(Records from a data source)
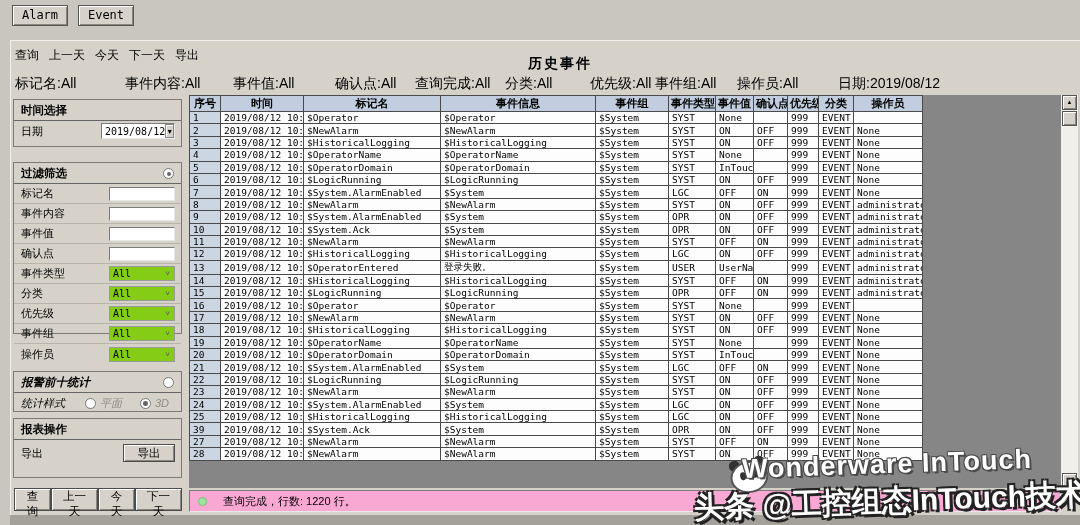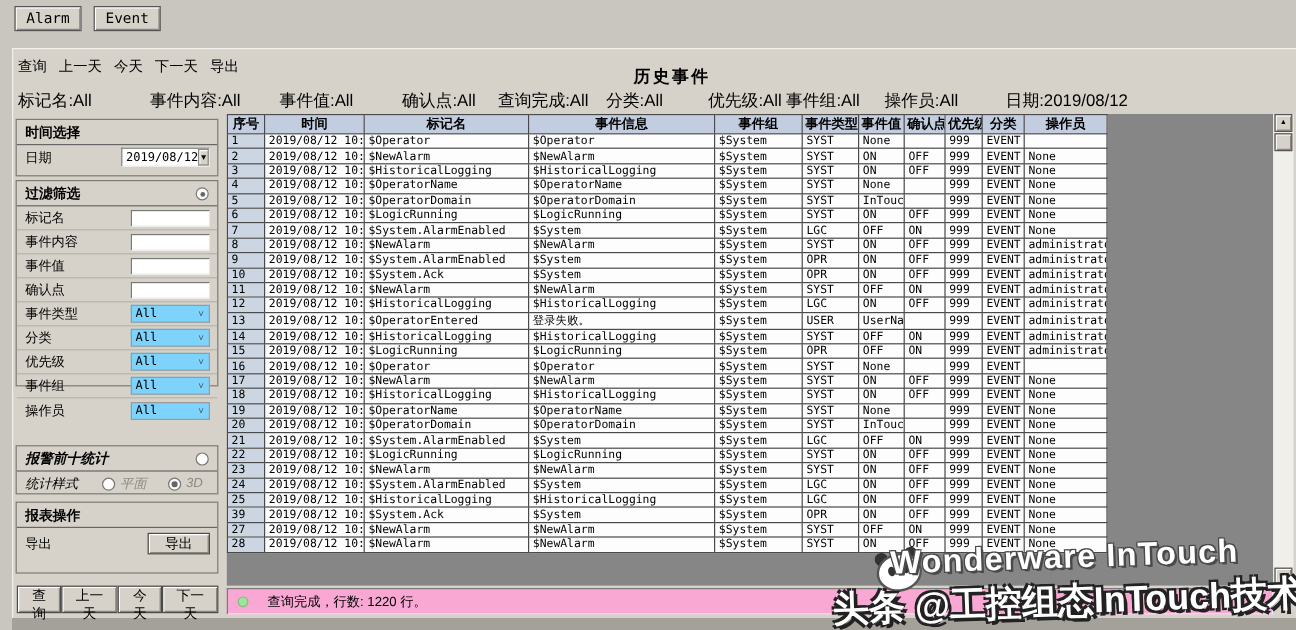--- a/index.html
+++ b/index.html
@@ -32,40 +32,40 @@
   .panel { position:absolute; left:13px; width:169px; background:#d6d2ca; border:1px solid #7d7a74; }
   .sec-head { display:flex; justify-content:space-between; align-items:center;
     padding:3px 7px 2px 7px; border-bottom:1px solid #666; }
   .sec-title { font-size:11.5px; font-weight:bold; }
   .frow { display:flex; justify-content:space-between; align-items:center;
     height:20px; padding:0 6px 0 7px; border-bottom:1px solid #b7b4ac; }
   .frow:last-child { border-bottom:none; }
   .flabel { font-size:11px; }
   .tinput { width:66px; height:14px; background:#fff; border:1px solid;
     border-color:#7a7a7a #e8e8e8 #e8e8e8 #7a7a7a; font-size:10px; padding:0 2px; }
-  .combo { width:66px; height:15px; background:#7dd3fc; border:1px solid #9a9a9a;
+  .combo { width:66px; height:15px; background:#84cc16; border:1px solid #9a9a9a;
     display:flex; align-items:center; cursor:pointer; }
   .combo .val { flex:1; font-size:10px; padding-left:3px; font-family:"DejaVu Sans Mono",monospace; }
   .combo .chev { width:13px; font-size:8px; color:#555; text-align:center; }
   .dateselect { width:74px; height:16px; background:#fff; border:1px solid;
     border-color:#7a7a7a #e8e8e8 #e8e8e8 #7a7a7a; display:flex; align-items:center; cursor:pointer;}
   .dateselect .val { flex:1; font-size:10px; padding-left:3px; font-family:"DejaVu Sans Mono",monospace;}
   .dateselect .dd-btn { width:14px; height:14px; background:#d6d2ca; border:1px solid #888;
     box-shadow:inset 1px 1px 0 #fff; font-size:7px; line-height:13px; text-align:center; }
   .radio { width:11px; height:11px; border:1px solid #777; border-radius:50%;
     background:#fdfdfd; position:relative; display:inline-block; cursor:pointer; flex:none;}
   .radio.sel::after { content:""; position:absolute; left:2.5px; top:2.5px;
     width:4.5px; height:4.5px; border-radius:50%; background:#666; }
   .radio-lab { font-size:11px; color:#8d8a84; margin-left:4px; }
   .btn3d { background:#d6d2ca; border:1px solid #4c4c4c;
     box-shadow: inset 1px 1px 0 #fff, inset -1px -1px 0 #8a867e;
     font-size:11.5px; cursor:pointer; font-family:inherit; }
 
   #panel-time { top:99px; height:48px; }
-  #panel-filter { top:150px; height:172px; }
+  #panel-filter { top:162px; height:172px; }
   #panel-stats { top:371px; height:41px;font-style:italic; }
   #panel-report { top:418px; height:60px; }
   .nav-row { position:absolute; left:14px; top:488px; width:168px; display:flex; justify-content:space-between; }
   .nav-row .btn3d { height:23px; padding:0 8px; }
 
   
   .grid-wrap { position:absolute; left:189px; top:95px; width:872px; height:393px;
     background:#868686; overflow:hidden; }
   table.grid { border-collapse:collapse; table-layout:fixed; width:733px; background:#fdfdfd; }
   table.grid th, table.grid td { border:1px solid #4a4a4a; overflow:hidden; white-space:nowrap; }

_What you need to do:_
Using the records above, pull out each line where the word "items" occurs.

_Response to the task:_
   .sec-head { display:flex; justify-content:space-between; align-items:center;
   .frow { display:flex; justify-content:space-between; align-items:center;
     display:flex; align-items:center; cursor:pointer; }
     border-color:#7a7a7a #e8e8e8 #e8e8e8 #7a7a7a; display:flex; align-items:center; cursor:pointer;}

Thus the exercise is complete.